> **TEXT TO READ**

### Custom embedder for parametric UMAP. 
This notebook shows you how to run a UMAP projection with a custom embedder. 

In [1]:
%env XLA_FLAGS=--xla_gpu_cuda_data_dir=/opt/conda/envs/umap/lib/

env: XLA_FLAGS=--xla_gpu_cuda_data_dir=/opt/conda/envs/umap/lib/


In [2]:
import tensorflow as tf; print(tf.config.list_physical_devices('GPU'))

[PhysicalDevice(name='/physical_device:GPU:0', device_type='GPU')]


### load data

In [3]:
from tensorflow.keras.datasets import mnist
(train_images, Y_train), (test_images, Y_test) = mnist.load_data()
train_images = train_images.reshape((train_images.shape[0], -1))/255.
test_images = test_images.reshape((test_images.shape[0], -1))/255.

### define the encoder network

In [4]:
import tensorflow as tf
dims = (28,28, 1)
n_components = 2
encoder = tf.keras.Sequential([
    tf.keras.layers.InputLayer(input_shape=dims),
    tf.keras.layers.Conv2D(
        filters=64, kernel_size=3, strides=(2, 2), activation="relu", padding="same"
    ),
    tf.keras.layers.Conv2D(
        filters=128, kernel_size=3, strides=(2, 2), activation="relu", padding="same"
    ),
    tf.keras.layers.Flatten(),
    tf.keras.layers.Dense(units=512, activation="relu"),
    tf.keras.layers.Dense(units=512, activation="relu"),
    tf.keras.layers.Dense(units=n_components),
])
encoder.summary()

Model: "sequential"
_________________________________________________________________
 Layer (type)                Output Shape              Param #   
 conv2d (Conv2D)             (None, 14, 14, 64)        640       
                                                                 
 conv2d_1 (Conv2D)           (None, 7, 7, 128)         73856     
                                                                 
 flatten (Flatten)           (None, 6272)              0         
                                                                 
 dense (Dense)               (None, 512)               3211776   
                                                                 
 dense_1 (Dense)             (None, 512)               262656    
                                                                 
 dense_2 (Dense)             (None, 2)                 1026      
                                                                 
Total params: 3549954 (13.54 MB)
Trainable params: 35499

### create parametric umap model

In [5]:
from umap.parametric_umap import ParametricUMAP

  @numba.jit()
  @numba.jit()
  @numba.jit()
  @numba.jit()


In [6]:
embedder = ParametricUMAP(encoder=encoder, dims=dims, n_components=n_components, n_training_epochs=1, verbose=True)

In [None]:
embedding = embedder.fit_transform(train_images)

ParametricUMAP(dims=(28, 28, 1), optimizer=<keras.src.optimizers.adam.Adam object at 0x7fe47c324ca0>)
Wed Aug 16 01:19:16 2023 Construct fuzzy simplicial set
Wed Aug 16 01:19:16 2023 Finding Nearest Neighbors
Wed Aug 16 01:19:16 2023 Building RP forest with 17 trees
Wed Aug 16 01:19:20 2023 NN descent for 16 iterations
	 1  /  16
	 2  /  16
	 3  /  16
	 4  /  16
	Stopping threshold met -- exiting after 4 iterations
Wed Aug 16 01:19:37 2023 Finished Nearest Neighbor Search
Wed Aug 16 01:19:40 2023 Construct embedding
Epoch 1/10


### plot results

In [None]:
embedding = embedder.embedding_

In [None]:
import matplotlib.pyplot as plt

In [None]:
fig, ax = plt.subplots( figsize=(8, 8))
sc = ax.scatter(
    embedding[:, 0],
    embedding[:, 1],
    c=Y_train.astype(int),
    cmap="tab10",
    s=0.1,
    alpha=0.5,
    rasterized=True,
)
ax.axis('equal')
ax.set_title("UMAP in Tensorflow embedding", fontsize=20)
plt.colorbar(sc, ax=ax);

### plotting loss

In [None]:
embedder._history.keys()

In [None]:
fig, ax = plt.subplots()
ax.plot(embedder._history['loss'])
ax.set_ylabel('Cross Entropy')
ax.set_xlabel('Epoch')

> **REQUIRED TASKS**
(1) Sum up the parametric UMAP notebook in two sentences.
(2) Based on the parametric UMAP notebook, is each statement true? Answer yes or no for each, quoting the words from the notebook that decide it.
(a) The first convolutional layer of the encoder has 64 filters.
(b) The nearest neighbor descent ran through all 16 of its iterations.
(c) The scatter plot of the embedding uses the "viridis" colormap.

> **INFORMATION SHOWN**
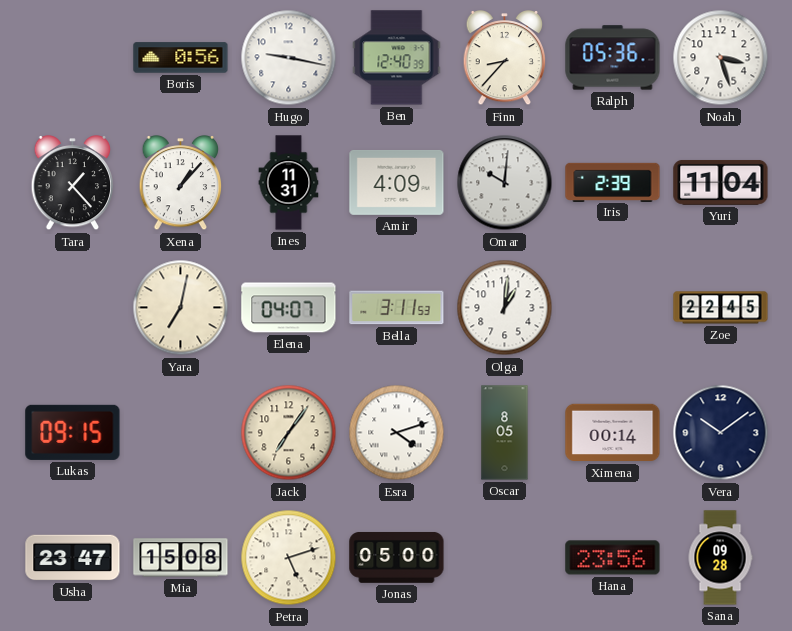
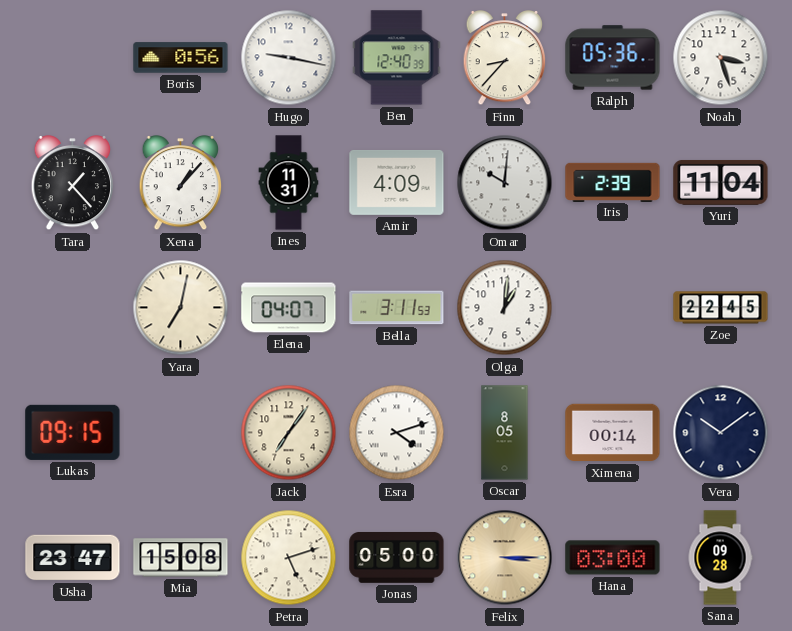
Felix: none -> 3:15
Hana: 23:56 -> 03:00
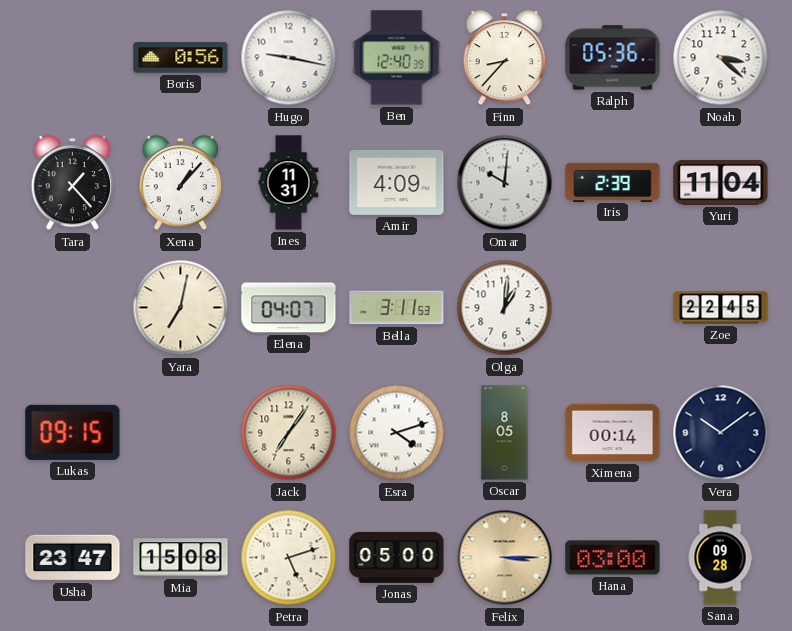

> **EXERCISE ANSWERS**
(1) The notebook shows how to run a UMAP projection with a custom embedder: it loads the MNIST images and defines a Keras encoder with two convolutional layers and three dense layers that outputs two components. It then fits a ParametricUMAP model that uses this encoder on the training images and plots the resulting embedding and the loss.

(2)
(a) Yes: "filters=64, kernel_size=3, strides=(2, 2), activation="relu", padding="same""
(b) No: "Stopping threshold met -- exiting after 4 iterations"
(c) No: "cmap="tab10","